Now some believe Google is leaving money on the table by not charging for impressions. Others argue that because of the searcher's mindset and the nature of working vs. long-term memory, the impression-alone has little value. Well, that debate will evolve, and I hope it does, because there is at least one reason why Google may be staying committed to the click.
It's the amazing potential that exists for our SEM landing pages to be more engaging, immersive and meaningful for both consumers and brands. And no, I'm not talking about deep-linking, or multi-variate testing.
Other tools are quite valuable and effective at delivering on a relevant search experience. Such tools include those for checking inventory, finding locations or customizing specific products.
But we also know that searchers don't just search once; they search, learn and search again.
Imagine if we could truly engage the customer so that they are able to learn more than what is possible to include on a landing page or even throughout the entire site.
Imagine customers helping customers, fans chatting with fans, and you laughing with your clients on the beach while listening to Radiohead playing on invisible speakers in the sky. Sound ridiculous? OK, it is, but it's also not impossible.
The latest example of what we're talking about is "Lively", Google's answer to Second Life, and it points to some of the amazing opportunities that continue to develop as we seek to better engage people and deliver meaningful brand experiences through search.
I'm excited to see which brand becomes the first to use Google's Lively to engage customers and prospects on an SEM landing page.
One of the benefits of this form of user-generated content is that it is real-time, allowing users to connect at the same moment in time. Integrated with an SEM campaign, this offers very interesting creative opportunities for the progressive-minded search marketer looking to enhance search's role in reaching and engaging the right people at the right moment - when interest and intent is high.

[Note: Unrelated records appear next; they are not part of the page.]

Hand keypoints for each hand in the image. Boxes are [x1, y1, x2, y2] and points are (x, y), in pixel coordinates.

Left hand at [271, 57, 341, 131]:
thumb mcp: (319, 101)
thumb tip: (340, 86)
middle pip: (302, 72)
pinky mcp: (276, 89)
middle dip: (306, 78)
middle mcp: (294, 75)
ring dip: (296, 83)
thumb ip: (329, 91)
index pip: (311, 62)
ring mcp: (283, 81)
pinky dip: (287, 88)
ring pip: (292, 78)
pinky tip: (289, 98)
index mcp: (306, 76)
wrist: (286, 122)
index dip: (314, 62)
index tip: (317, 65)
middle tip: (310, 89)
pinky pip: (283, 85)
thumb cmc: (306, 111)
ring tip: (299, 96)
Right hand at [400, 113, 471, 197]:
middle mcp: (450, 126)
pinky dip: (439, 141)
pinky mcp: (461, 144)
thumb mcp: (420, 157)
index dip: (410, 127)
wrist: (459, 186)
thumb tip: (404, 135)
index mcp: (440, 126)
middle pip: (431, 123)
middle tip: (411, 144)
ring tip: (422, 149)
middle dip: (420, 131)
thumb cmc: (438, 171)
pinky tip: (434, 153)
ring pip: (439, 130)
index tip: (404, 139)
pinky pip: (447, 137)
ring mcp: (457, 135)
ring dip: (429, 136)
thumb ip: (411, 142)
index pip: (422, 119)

The second and potentially more interesting advantage, especially for online-reputation-conscious companies, is that this form of user-generated content is temporary. This means that if a rogue visitor says something offensive, it isn't spread across the web; it only lives "in the moment".
Of course, marketers should not consider this opportunity without committing the required resources, and should build a clear strategy and program around the idea, as well as commit the necessary resources to monitoring and ensuring an engaging, brand-relevant "in-world experience".
If you're looking for a low-risk way to test out this idea, why not try it on an SEM landing page, where you can easily control the flow of traffic?
And don't forget to ask yourself how you'll measure this new level of engagement. As most search-theory questions go, answering it won't be easy, but it sure will be fun.